Indigo’s No. 1 toy this holiday season is the Poopsie Slime Surprise Unicorn. The toy kit, which sells for $79.95, comes with a “surprise unicorn” (there are four in total, you don’t know which one you get until the kit is opened, you might get Rainbow Brightstar or Oopsie Starlight, for instance), food, magic and sparkle packets, and various unicorn accoutrements (a bottle for feeding, clothes for the magical beast, a hair brush for its mane). Oh, and it comes with a toilet – sorry, a “glitter potty.” The point of Poopsie, you see, is to feed her so that she poops out sparkly slime, which can then be played with.
“Indigo continues to sell, and sell out of, unicorn-themed products,” a spokesperson for the company says. Search “unicorn” on the company’s online shop and just shy of 1,500 items come up. Poopsie may not be the toy we think we want this Christmas season, but she’s the toy we need: something so utterly ridiculous, over the top and inane that you can’t help but laugh about it.

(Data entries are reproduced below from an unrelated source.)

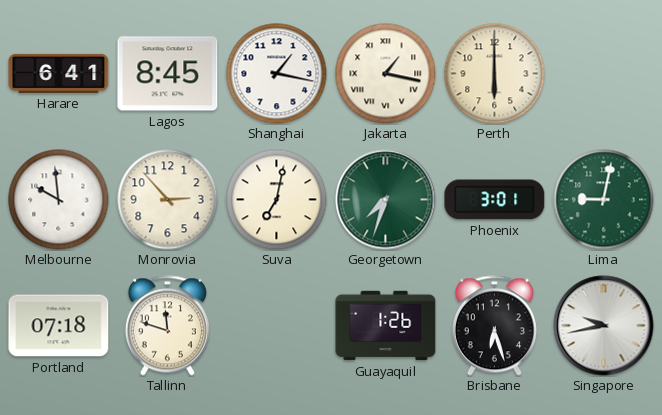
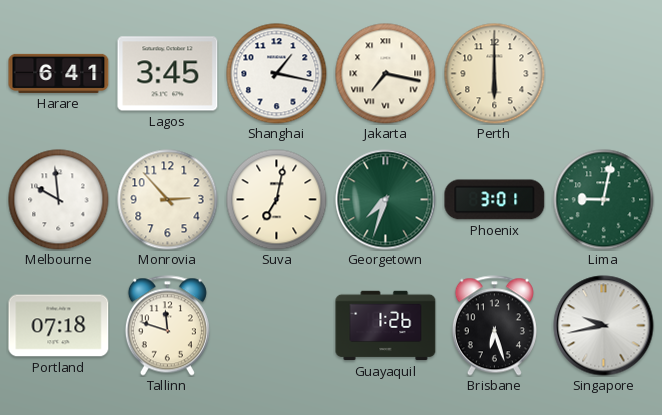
Lagos: 8:45 -> 3:45
Jakarta: 1:17 -> 7:17
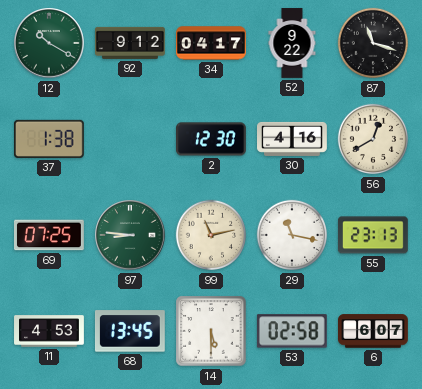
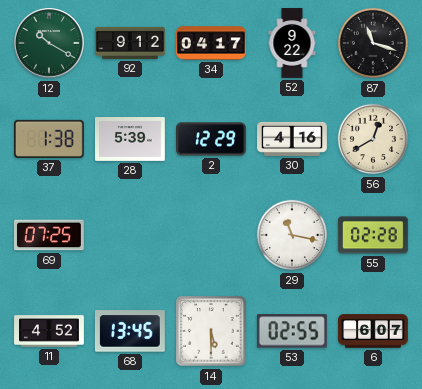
28: none -> 5:39
2: 12:30 -> 12:29
97: 8:46 -> none
99: 11:13 -> none
55: 23:13 -> 02:28
11: 4:53 -> 4:52
53: 02:58 -> 02:55
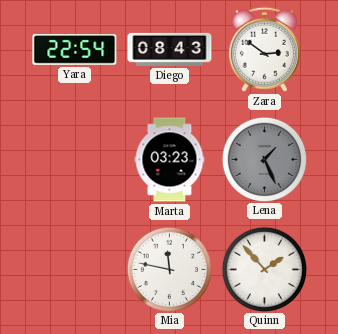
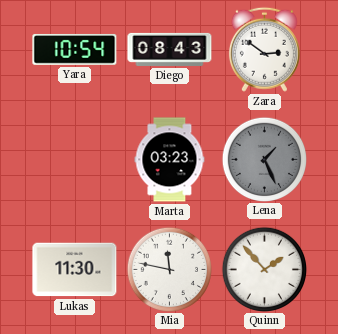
Yara: 22:54 -> 10:54
Lukas: none -> 11:30
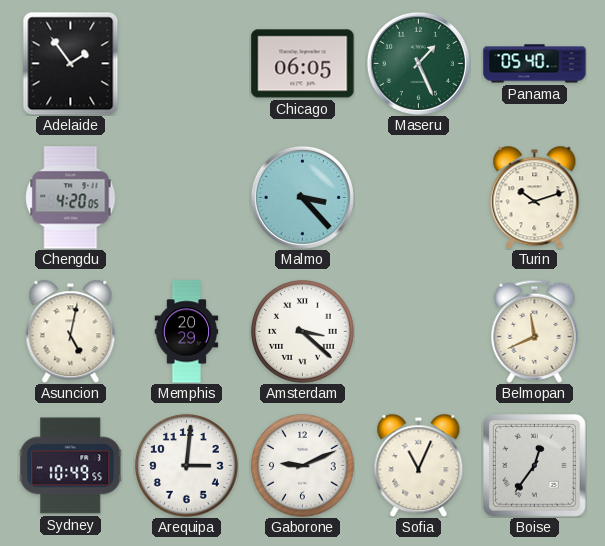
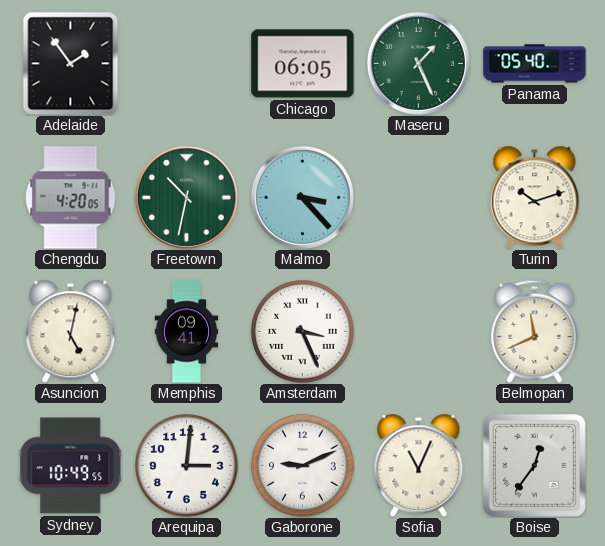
Freetown: none -> 10:32
Memphis: 20:29 -> 09:41
Amsterdam: 3:22 -> 3:26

Frankly, we could use a bit of cheer. While Canada ranks seventh on 2018‘s World Happiness Report issued by the United Nations, it’s forgivable to think our national mood was much more sour. After all, it’s been a year: from the sexual-assault trials of Bill Cosby and Larry Nassar (to name just two) to B.C.’s wildfires and the summer’s deadly heatwave in Eastern Canada; from Donald Trump toying with world order and Doug Ford inserting himself into Toronto’s municipal election to privacy breaches at Facebook and a panic-inducing climate change report from the UN.
“It’s probably true, when there’s a lot of negativity about, that it’s a lot harder to sustain your happiness,” says John Helliwell, one of the editors of the World Happiness Report, senior fellow of the Canadian Institute for Advanced Research and professor emeritus at the University of British Columbia’s Vancouver School of Economics. “You have to be a little more deliberate about crowding out what’s not so central to your life but is nonetheless negative. To live in a general air of bad news of one kind or another, even if it’s someone else’s bad news, probably requires more thinking to keep your own life on track and to keep you thinking about improving life for others.”
So, how do you get out from under the weight of oppressive bad news? In a recent episode of the Baroness von Sketch Show, a patient tells her psychiatrist she feels overwhelmed by world affairs. The doctor calls these “the Garbage Times” and prescribes a Netflix marathon of a “gentle, cooking-based reality show” (I recommend Nailed It!). The women sigh in relief after watching a scene from the show.
This isn’t so far off from what Helliwell’s peer Ed Diener, also known as “Dr. Happiness,” calls an “intervention” for happiness and improved well-being. Diener has researched several listing and labelling interventions one can use to steer oneself toward happiness, Helliwell explains. “Identifying your strengths, counting your daily blessings, recognizing other people’s kindness and listing values and goals,” he says. “The idea there is that when you think about things and make them explicit, you’re more likely to pay attention to them.” For some, the ability to binge on a mindless television show is a daily blessing.
There are also social determinants that can affect mood, such as altruism, forgiveness and social interactions. The latter may be why pop-up experiences such as Happy Place, an interactive exhibition filled with colourful installations and themed rooms including a giant ball pit that sits under an inflated rainbow, are finding success (well, that and Instagram). Happy Place has appeared in Los Angeles and Chicago and arrived in Toronto in October.
“Our inspiration for Happy Place was to create a space where we are surrounded with all things happy and able to forget our problems for at least an hour,” says Jared Paul, the exhibition’s founder. Admittedly, some aren’t happy about the $32.50 price tag for a visit.
When I describe Happy Place to Helliwell, he laughs. “Well, obviously, the ‘happy place’ that is set up by the neighbourhood and for the neighbourhood, as in Halloween block parties where they welcome other people, they’re much preferable for creating happiness, both for the people who provide the bouncing toys and for the people who use them,” he says. “Once it starts getting to be part of a money-making venture, it doesn’t create the same good feeling in any of the parties.”
Still, he finds some merit in the initiative. “You might well find that this will have some positive spinoffs in that people notice how much these possibilities for getting kids together to let their hair down and play together in a friendly environment is something that they can copy in their own ways and in their own places without having to put up a paywall.”
As we head into the holidays, combine the season’s hopefulness with whatever interventions work for you as a mood boost, even (or especially) if they come in the form of magical pooping unicorns.